[Dataset]
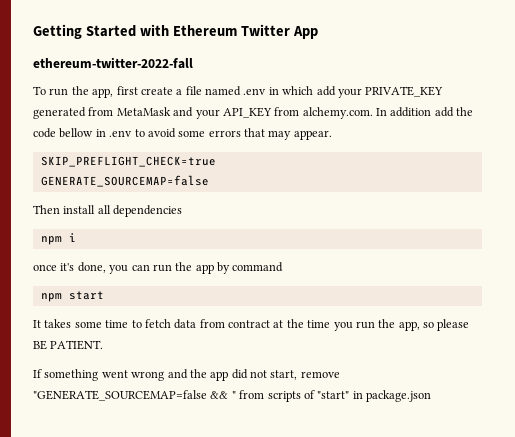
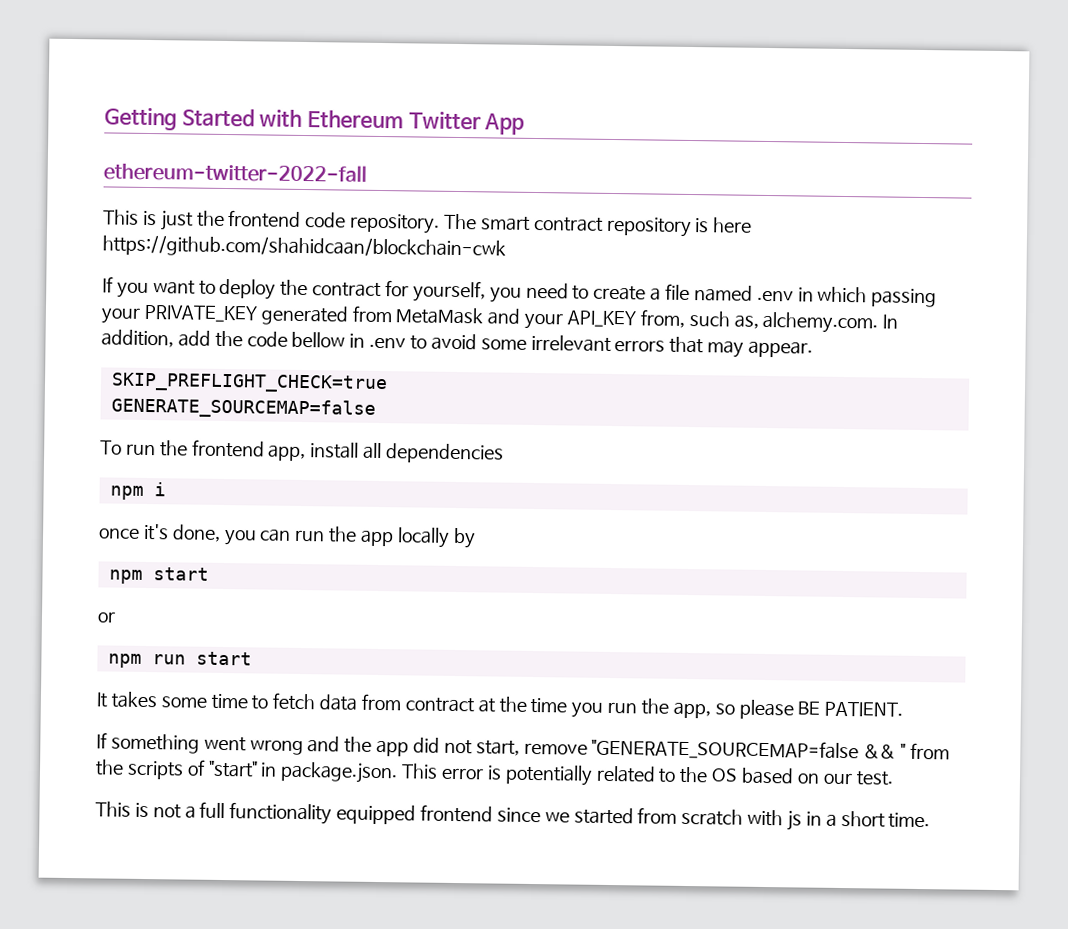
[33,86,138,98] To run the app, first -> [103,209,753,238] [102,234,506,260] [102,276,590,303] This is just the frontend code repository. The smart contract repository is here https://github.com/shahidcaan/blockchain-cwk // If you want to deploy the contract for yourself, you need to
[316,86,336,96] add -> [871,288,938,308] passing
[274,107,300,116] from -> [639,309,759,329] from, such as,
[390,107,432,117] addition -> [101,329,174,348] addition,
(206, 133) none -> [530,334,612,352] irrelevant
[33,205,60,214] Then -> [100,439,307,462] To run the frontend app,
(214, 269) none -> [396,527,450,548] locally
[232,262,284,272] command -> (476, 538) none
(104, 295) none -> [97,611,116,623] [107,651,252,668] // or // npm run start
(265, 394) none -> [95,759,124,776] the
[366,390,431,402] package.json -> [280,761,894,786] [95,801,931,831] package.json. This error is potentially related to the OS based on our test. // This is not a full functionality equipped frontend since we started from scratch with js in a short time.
[/Dataset]
[Dataset]
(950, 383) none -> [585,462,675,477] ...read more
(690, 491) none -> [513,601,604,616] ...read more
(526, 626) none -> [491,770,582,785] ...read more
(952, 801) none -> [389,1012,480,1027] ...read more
[/Dataset]
Instructions to follow.
Within the material above, output exactly the lines from the one with "[274,107,300,116] from ->" through the one with "[366,390,431,402] package.json ->", end lines included, and nothing besides.

Response to the task.
[274,107,300,116] from -> [639,309,759,329] from, such as,
[390,107,432,117] addition -> [101,329,174,348] addition,
(206, 133) none -> [530,334,612,352] irrelevant
[33,205,60,214] Then -> [100,439,307,462] To run the frontend app,
(214, 269) none -> [396,527,450,548] locally
[232,262,284,272] command -> (476, 538) none
(104, 295) none -> [97,611,116,623] [107,651,252,668] // or // npm run start
(265, 394) none -> [95,759,124,776] the
[366,390,431,402] package.json -> [280,761,894,786] [95,801,931,831] package.json. This error is potentially related to the OS based on our test. // This is not a full functionality equipped frontend since we started from scratch with js in a short time.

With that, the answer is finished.